- **PROBLÈMES À RÉSOUDRE**:
**A.** Dans l'entretien sur Medigo, à quels moments la personne interrogée se consacre-t-elle à la start-up ? Donnez-les tous.
**B.** Pouvez-vous prolonger l'entretien sur Medigo en reprenant après sa dernière phrase ?

- **EXTRAIT DU DOCUMENT**:
★ ★ ★

Avec des collègues, nous avons imaginé une application mobile qui indiquerait en temps réel la disponibilité des centres d’urgence. Un code couleur simple (vert, jaune, rouge) permet d’indiquer si un centre est disponible, moyennement disponible ou saturé. L’algorithme se base sur les données médicales transmises par les centres toutes les cinq minutes. Nous avons lancé l’application en 2015, à Lausanne. En un mois, plus de 10 000 personnes l’avaient téléchargée !

Finalement, le CHUV nous a indiqué que le maintien de l’application ne relevait pas de sa mission première. Avec mes partenaires, nous avons donc décidé de créer une société indépendante, donnant naissance à Medigo. L’entreprise a été officiellement lancée en 2023. Aujourd’hui, l’application poursuit son développement, est déployée dans plusieurs cantons et enregistre plus de 1 600 consultations quotidiennes. Nous sommes une petite équipe et nous gérons encore cette activité en parallèle de nos emplois respectifs, mais son impact est bien réel.

Comment avez-vous fait connaître Medigo ?

Nos moyens étant limités, nous avons privilégié une approche très ciblée. Nous avons commencé par solliciter la presse locale, en diffusant des communiqués soigneusement préparés. Ensuite, nous avons concentré nos efforts sur les réseaux sociaux. Les campagnes menées sur Facebook et Instagram ont rencontré un franc succès, en particulier auprès des familles avec enfants. Même si cela peut sembler un cliché, ce sont souvent les mères qui gèrent les urgences de santé à la maison — elles constituent donc notre cœur de cible. Ce ciblage précis nous a permis de gagner rapidement en visibilité.

Comment conciliez-vous ces deux vies professionnelles ?

Ce n’est pas simple, mais c’est possible ! J’organise mes semaines avec un temps clair pour chaque activité : 80% pour mon emploi institutionnel, et 20% pour la start-up, principalement le vendredi, le matin dans le train, le soir et le week-end. L’important, c’est de ne pas mélanger les deux casquettes, de rester concentré sur l’une ou l’autre selon le moment.

Pourquoi avez-vous choisi de travailler dans la communication ?

C’est une passion de longue date. Depuis l’enfance, j’ai été fasciné par la publicité, les marques, le branding. J’ai toujours eu envie de comprendre comment un message se construit, comment on peut toucher un public, convaincre, séduire ou informer.

★ ★ ★

- **INFORMATIONS**:
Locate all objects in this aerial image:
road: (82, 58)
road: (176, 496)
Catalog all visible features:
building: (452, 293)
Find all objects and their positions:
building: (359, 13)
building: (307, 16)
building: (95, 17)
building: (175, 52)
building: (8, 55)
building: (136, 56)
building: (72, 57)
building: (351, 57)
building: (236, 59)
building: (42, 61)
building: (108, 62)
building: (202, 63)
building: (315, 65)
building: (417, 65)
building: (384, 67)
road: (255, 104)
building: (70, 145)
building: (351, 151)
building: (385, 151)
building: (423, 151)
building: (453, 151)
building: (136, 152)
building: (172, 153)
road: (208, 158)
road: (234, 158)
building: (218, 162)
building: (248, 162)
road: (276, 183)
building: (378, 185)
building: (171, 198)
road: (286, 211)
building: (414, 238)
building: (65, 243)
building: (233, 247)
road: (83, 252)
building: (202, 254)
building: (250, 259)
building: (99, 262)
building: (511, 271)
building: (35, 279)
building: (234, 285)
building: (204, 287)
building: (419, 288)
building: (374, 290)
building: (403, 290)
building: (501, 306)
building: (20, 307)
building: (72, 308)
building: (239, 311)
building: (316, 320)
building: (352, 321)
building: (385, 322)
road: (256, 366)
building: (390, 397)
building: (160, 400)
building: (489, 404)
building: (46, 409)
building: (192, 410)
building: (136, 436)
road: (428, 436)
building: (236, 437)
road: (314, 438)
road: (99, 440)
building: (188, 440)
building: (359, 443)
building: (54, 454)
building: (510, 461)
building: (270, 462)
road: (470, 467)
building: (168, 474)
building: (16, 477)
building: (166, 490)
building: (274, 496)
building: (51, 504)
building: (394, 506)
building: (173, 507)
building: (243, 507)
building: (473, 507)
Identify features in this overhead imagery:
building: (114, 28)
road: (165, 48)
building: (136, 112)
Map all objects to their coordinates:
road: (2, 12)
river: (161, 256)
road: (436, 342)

★ ★ ★

- **CORRIGÉ**:
**A.** Le vendredi, le matin dans le train, le soir et le week-end.

**B.**
J’ai aussi eu la chance de commencer ma carrière au moment de la naissance d’Internet. En 1995, avec un ami, nous avons lancé un projet pour publier les annonces immobilières en ligne. On était trop en avance sur notre temps, car peu de gens avaient Internet à cette époque, mais c’était formateur. J’ai appris à créer un site web, à pitcher une idée, à se tromper… et à recommencer.

Pourquoi avoir choisi CREA Genève pour votre formation ?

J’ai fait CREA Genève sur le tard, en 2013-2014. J’avais déjà une longue expérience professionnelle, mais je voulais valider mes compétences avec un diplôme et surtout me mettre à jour sur certains outils, notamment les réseaux sociaux, qui avaient énormément évolué.

Ce que j’ai aimé chez CREA Genève, c’est l’approche pratique, dynamique, ancrée dans la réalité professionnelle, avec des intervenants souvent issus du terrain. Ça m’a permis de rester à la page et d’ouvrir de nouveaux horizons.

Quel est votre meilleur souvenir de CREA ?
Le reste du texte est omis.